Jenny Canham, responsable des affaires publiques de la Vegetarian Society, insiste sur le caractère superflu de cette interdiction :

« Alors que ce débat en cours touche à sa fin, les entreprises sont le dernier groupe à envoyer un message clair selon lequel l’interdiction des termes végétariens familiers est totalement inutile. Les décideurs européens doivent reconnaître les risques mondiaux liés à l’interdiction d’une terminologie pour résoudre un problème qui n’existe tout simplement pas. Ce dont nous avons vraiment besoin, c’est d’un étiquetage clair, et non de barrières linguistiques inutiles. »

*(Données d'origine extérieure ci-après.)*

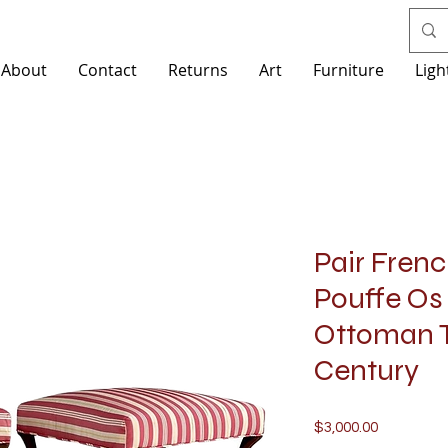
About
Contact
Returns
Art
Furniture
Ligh
Pair Frenc
Pouffe Os
Ottoman T
Century
Price
$3,000.00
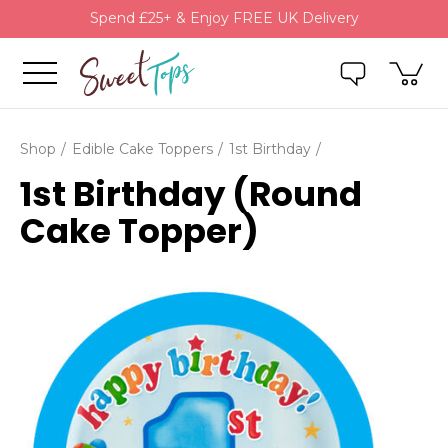
Spend £25+ & Enjoy FREE UK Delivery
Shop
Edible Cake Toppers
1st Birthday
1st Birthday (Round
Cake Topper)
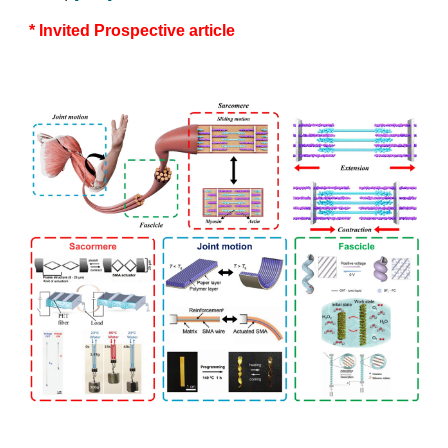
* Invited Prospective article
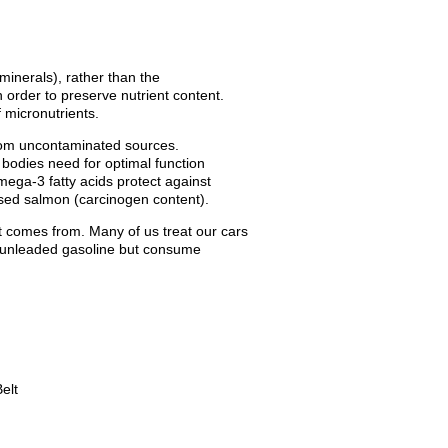
minerals), rather than the
n order to preserve nutrient content.
 micronutrients.
from uncontaminated sources.
 bodies need for optimal function
ega-3 fatty acids protect against
ised salmon (carcinogen content).
t comes from. Many of us treat our cars
er unleaded gasoline but consume
elt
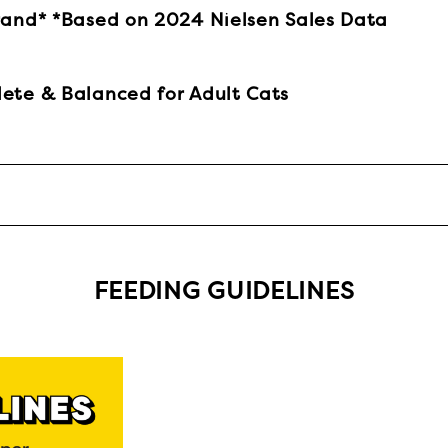
rand* *Based on 2024 Nielsen Sales Data
ete & Balanced for Adult Cats
FEEDING GUIDELINES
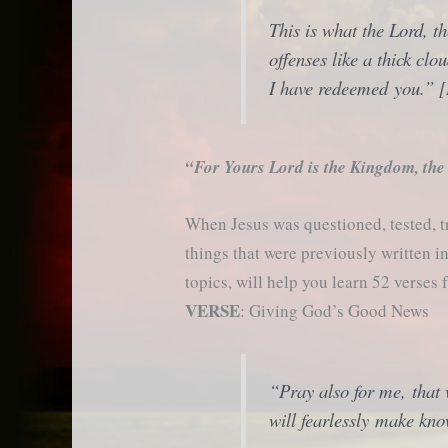
This is what the Lord, t
offenses like a thick clo
I have redeemed you.” [
“For Yours Lord is the Kingdom, the
When Jesus was questioned, tested, t
things that were previously written 
topics, will help you learn 52 verses 
VERSE
: Giving God’s Good News
“Pray also for me, that
will fearlessly make kn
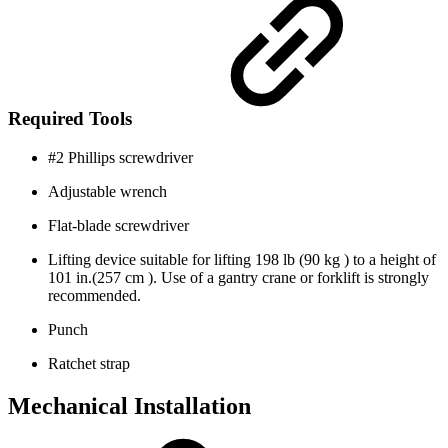
Required Tools
#2 Phillips screwdriver
Adjustable wrench
Flat-blade screwdriver
Lifting device suitable for lifting 198 lb (90 kg ) to a height of
101 in.(257 cm ). Use of a gantry crane or forklift is strongly
recommended.
Punch
Ratchet strap
Mechanical Installation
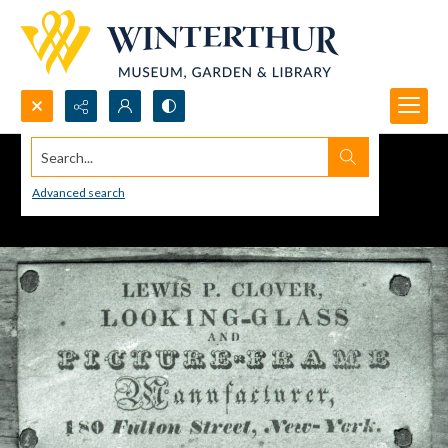
Search...
Advanced search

Cette proposition de loi, initialement portée par l’eurodéputée française de centre-droit Céline Imart, avait été adoptée lors d’un vote au Parlement européen l’année dernière, perçue par beaucoup comme une victoire de l’industrie de la viande face à la popularité croissante des alternatives végétales. Le vote initial des députés européens en octobre s’était soldé par 355 voix pour et 247 contre.

Cependant, pour devenir loi, cette proposition doit encore être approuvée à la majorité des 27 États membres de l’UE, lors d’un vote prévu le 5 mars.